--- Begin ---

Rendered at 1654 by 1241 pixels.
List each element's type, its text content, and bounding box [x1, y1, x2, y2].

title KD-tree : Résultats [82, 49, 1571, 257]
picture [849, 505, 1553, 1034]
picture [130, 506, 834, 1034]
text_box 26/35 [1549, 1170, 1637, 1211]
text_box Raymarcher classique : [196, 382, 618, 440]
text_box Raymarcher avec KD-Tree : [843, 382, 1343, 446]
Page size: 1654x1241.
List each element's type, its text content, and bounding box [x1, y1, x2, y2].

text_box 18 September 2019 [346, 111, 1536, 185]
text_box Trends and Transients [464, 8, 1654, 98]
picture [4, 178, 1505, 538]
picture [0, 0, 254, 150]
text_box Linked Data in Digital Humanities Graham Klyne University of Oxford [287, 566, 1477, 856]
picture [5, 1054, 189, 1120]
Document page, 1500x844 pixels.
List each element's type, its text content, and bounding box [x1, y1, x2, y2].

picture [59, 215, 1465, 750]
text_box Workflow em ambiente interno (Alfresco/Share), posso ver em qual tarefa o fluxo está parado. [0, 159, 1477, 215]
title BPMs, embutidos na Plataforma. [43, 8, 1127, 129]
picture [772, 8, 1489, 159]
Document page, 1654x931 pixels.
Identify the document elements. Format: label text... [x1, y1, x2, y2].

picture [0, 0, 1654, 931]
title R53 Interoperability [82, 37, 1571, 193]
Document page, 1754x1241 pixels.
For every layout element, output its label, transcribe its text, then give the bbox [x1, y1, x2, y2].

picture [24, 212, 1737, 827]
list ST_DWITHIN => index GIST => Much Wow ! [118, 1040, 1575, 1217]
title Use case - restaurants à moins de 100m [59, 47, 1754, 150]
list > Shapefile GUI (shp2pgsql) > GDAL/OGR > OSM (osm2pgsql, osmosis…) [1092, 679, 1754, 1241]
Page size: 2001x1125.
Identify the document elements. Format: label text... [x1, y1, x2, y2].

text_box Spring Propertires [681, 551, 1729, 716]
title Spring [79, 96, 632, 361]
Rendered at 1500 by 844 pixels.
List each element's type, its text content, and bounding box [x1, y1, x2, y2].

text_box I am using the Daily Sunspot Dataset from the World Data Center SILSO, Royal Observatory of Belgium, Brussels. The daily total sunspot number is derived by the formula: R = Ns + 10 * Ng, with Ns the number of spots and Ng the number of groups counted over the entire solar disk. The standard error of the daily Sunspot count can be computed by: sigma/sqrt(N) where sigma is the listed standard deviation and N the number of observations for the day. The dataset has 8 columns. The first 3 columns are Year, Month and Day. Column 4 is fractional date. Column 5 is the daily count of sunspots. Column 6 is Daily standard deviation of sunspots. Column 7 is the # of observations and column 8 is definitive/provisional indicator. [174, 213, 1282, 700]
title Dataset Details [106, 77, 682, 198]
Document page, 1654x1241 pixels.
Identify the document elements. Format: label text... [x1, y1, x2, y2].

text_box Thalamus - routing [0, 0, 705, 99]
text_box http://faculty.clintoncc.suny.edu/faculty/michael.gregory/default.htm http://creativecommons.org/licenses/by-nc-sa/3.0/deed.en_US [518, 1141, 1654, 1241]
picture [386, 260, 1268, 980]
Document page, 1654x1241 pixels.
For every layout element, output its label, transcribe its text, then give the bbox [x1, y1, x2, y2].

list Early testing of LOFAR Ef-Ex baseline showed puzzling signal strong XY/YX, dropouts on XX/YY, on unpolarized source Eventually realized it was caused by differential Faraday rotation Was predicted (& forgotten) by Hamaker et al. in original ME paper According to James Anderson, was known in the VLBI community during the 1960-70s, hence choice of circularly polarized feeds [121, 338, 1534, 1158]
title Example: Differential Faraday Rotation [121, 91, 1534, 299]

--- End ---

▸ WHAT THE TASK ASKS
Could you rewrite all of the rows above as a JSON list of strings, with one string per line and the blank lines left out?

▸ SOLUTION FOR THIS EXERCISE
[
  "Rendered at 1654 by 1241 pixels.",
  "List each element's type, its text content, and bounding box [x1, y1, x2, y2].",
  "title KD-tree : Résultats [82, 49, 1571, 257]",
  "picture [849, 505, 1553, 1034]",
  "picture [130, 506, 834, 1034]",
  "text_box 26/35 [1549, 1170, 1637, 1211]",
  "text_box Raymarcher classique : [196, 382, 618, 440]",
  "text_box Raymarcher avec KD-Tree : [843, 382, 1343, 446]",
  "Page size: 1654x1241.",
  "List each element's type, its text content, and bounding box [x1, y1, x2, y2].",
  "text_box 18 September 2019 [346, 111, 1536, 185]",
  "text_box Trends and Transients [464, 8, 1654, 98]",
  "picture [4, 178, 1505, 538]",
  "picture [0, 0, 254, 150]",
  "text_box Linked Data in Digital Humanities Graham Klyne University of Oxford [287, 566, 1477, 856]",
  "picture [5, 1054, 189, 1120]",
  "Document page, 1500x844 pixels.",
  "List each element's type, its text content, and bounding box [x1, y1, x2, y2].",
  "picture [59, 215, 1465, 750]",
  "text_box Workflow em ambiente interno (Alfresco/Share), posso ver em qual tarefa o fluxo está parado. [0, 159, 1477, 215]",
  "title BPMs, embutidos na Plataforma. [43, 8, 1127, 129]",
  "picture [772, 8, 1489, 159]",
  "Document page, 1654x931 pixels.",
  "Identify the document elements. Format: label text... [x1, y1, x2, y2].",
  "picture [0, 0, 1654, 931]",
  "title R53 Interoperability [82, 37, 1571, 193]",
  "Document page, 1754x1241 pixels.",
  "For every layout element, output its label, transcribe its text, then give the bbox [x1, y1, x2, y2].",
  "picture [24, 212, 1737, 827]",
  "list ST_DWITHIN => index GIST => Much Wow ! [118, 1040, 1575, 1217]",
  "title Use case - restaurants à moins de 100m [59, 47, 1754, 150]",
  "list > Shapefile GUI (shp2pgsql) > GDAL/OGR > OSM (osm2pgsql, osmosis…) [1092, 679, 1754, 1241]",
  "Page size: 2001x1125.",
  "Identify the document elements. Format: label text... [x1, y1, x2, y2].",
  "text_box Spring Propertires [681, 551, 1729, 716]",
  "title Spring [79, 96, 632, 361]",
  "Rendered at 1500 by 844 pixels.",
  "List each element's type, its text content, and bounding box [x1, y1, x2, y2].",
  "text_box I am using the Daily Sunspot Dataset from the World Data Center SILSO, Royal Observatory of Belgium, Brussels. The daily total sunspot number is derived by the formula: R = Ns + 10 * Ng, with Ns the number of spots and Ng the number of groups counted over the entire solar disk. The standard error of the daily Sunspot count can be computed by: sigma/sqrt(N) where sigma is the listed standard deviation and N the number of observations for the day. The dataset has 8 columns. The first 3 columns are Year, Month and Day. Column 4 is fractional date. Column 5 is the daily count of sunspots. Column 6 is Daily standard deviation of sunspots. Column 7 is the # of observations and column 8 is definitive/provisional indicator. [174, 213, 1282, 700]",
  "title Dataset Details [106, 77, 682, 198]",
  "Document page, 1654x1241 pixels.",
  "Identify the document elements. Format: label text... [x1, y1, x2, y2].",
  "text_box Thalamus - routing [0, 0, 705, 99]",
  "text_box http://faculty.clintoncc.suny.edu/faculty/michael.gregory/default.htm http://creativecommons.org/licenses/by-nc-sa/3.0/deed.en_US [518, 1141, 1654, 1241]",
  "picture [386, 260, 1268, 980]",
  "Document page, 1654x1241 pixels.",
  "For every layout element, output its label, transcribe its text, then give the bbox [x1, y1, x2, y2].",
  "list Early testing of LOFAR Ef-Ex baseline showed puzzling signal strong XY/YX, dropouts on XX/YY, on unpolarized source Eventually realized it was caused by differential Faraday rotation Was predicted (& forgotten) by Hamaker et al. in original ME paper According to James Anderson, was known in the VLBI community during the 1960-70s, hence choice of circularly polarized feeds [121, 338, 1534, 1158]",
  "title Example: Differential Faraday Rotation [121, 91, 1534, 299]"
]